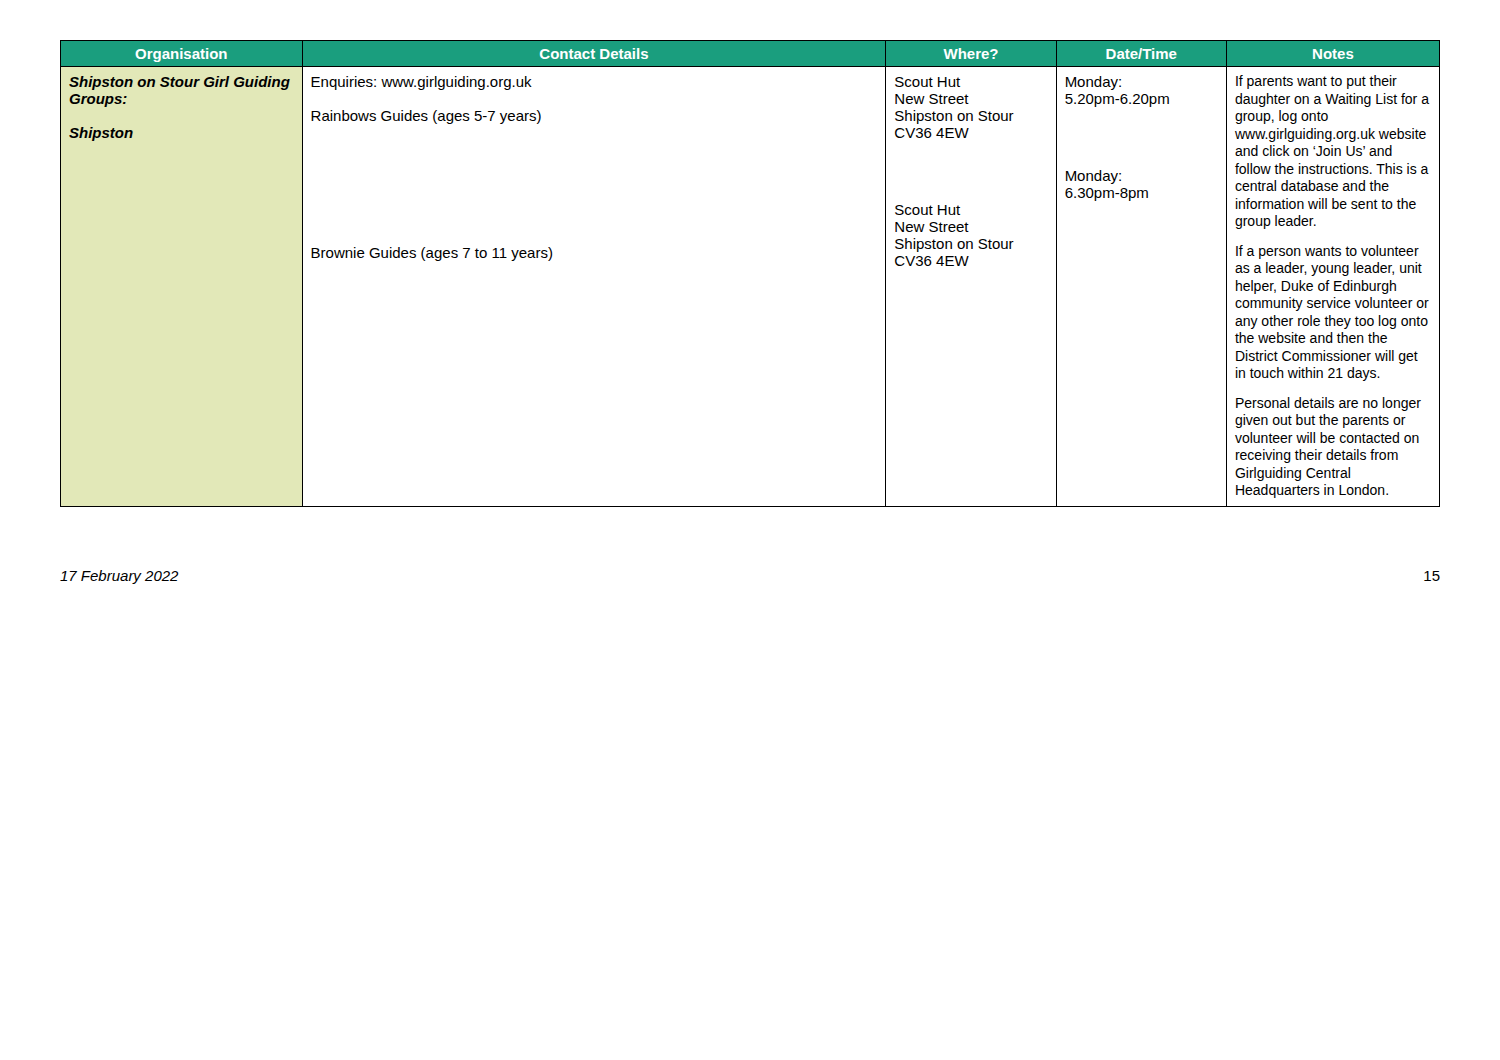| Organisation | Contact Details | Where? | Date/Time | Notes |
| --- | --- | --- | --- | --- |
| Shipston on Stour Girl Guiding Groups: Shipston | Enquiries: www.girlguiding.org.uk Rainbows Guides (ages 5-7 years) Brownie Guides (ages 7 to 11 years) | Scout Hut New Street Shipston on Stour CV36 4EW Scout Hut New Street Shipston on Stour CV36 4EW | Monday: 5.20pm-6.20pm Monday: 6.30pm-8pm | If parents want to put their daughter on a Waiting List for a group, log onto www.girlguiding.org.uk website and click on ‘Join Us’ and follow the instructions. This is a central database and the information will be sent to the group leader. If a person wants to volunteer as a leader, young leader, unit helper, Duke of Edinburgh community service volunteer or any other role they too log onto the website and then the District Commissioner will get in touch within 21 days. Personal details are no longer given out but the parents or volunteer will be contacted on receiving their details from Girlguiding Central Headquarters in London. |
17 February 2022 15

## Problem details:
Could you transcribe the material above exactly, keeping every picture out?

## Solution:
| Organisation | Contact Details | Where? | Date/Time | Notes |
| --- | --- | --- | --- | --- |
| Shipston on Stour Girl Guiding Groups: Shipston | Enquiries: www.girlguiding.org.uk Rainbows Guides (ages 5-7 years) Brownie Guides (ages 7 to 11 years) | Scout Hut New Street Shipston on Stour CV36 4EW Scout Hut New Street Shipston on Stour CV36 4EW | Monday: 5.20pm-6.20pm Monday: 6.30pm-8pm | If parents want to put their daughter on a Waiting List for a group, log onto www.girlguiding.org.uk website and click on ‘Join Us’ and follow the instructions. This is a central database and the information will be sent to the group leader. If a person wants to volunteer as a leader, young leader, unit helper, Duke of Edinburgh community service volunteer or any other role they too log onto the website and then the District Commissioner will get in touch within 21 days. Personal details are no longer given out but the parents or volunteer will be contacted on receiving their details from Girlguiding Central Headquarters in London. |
17 February 2022 15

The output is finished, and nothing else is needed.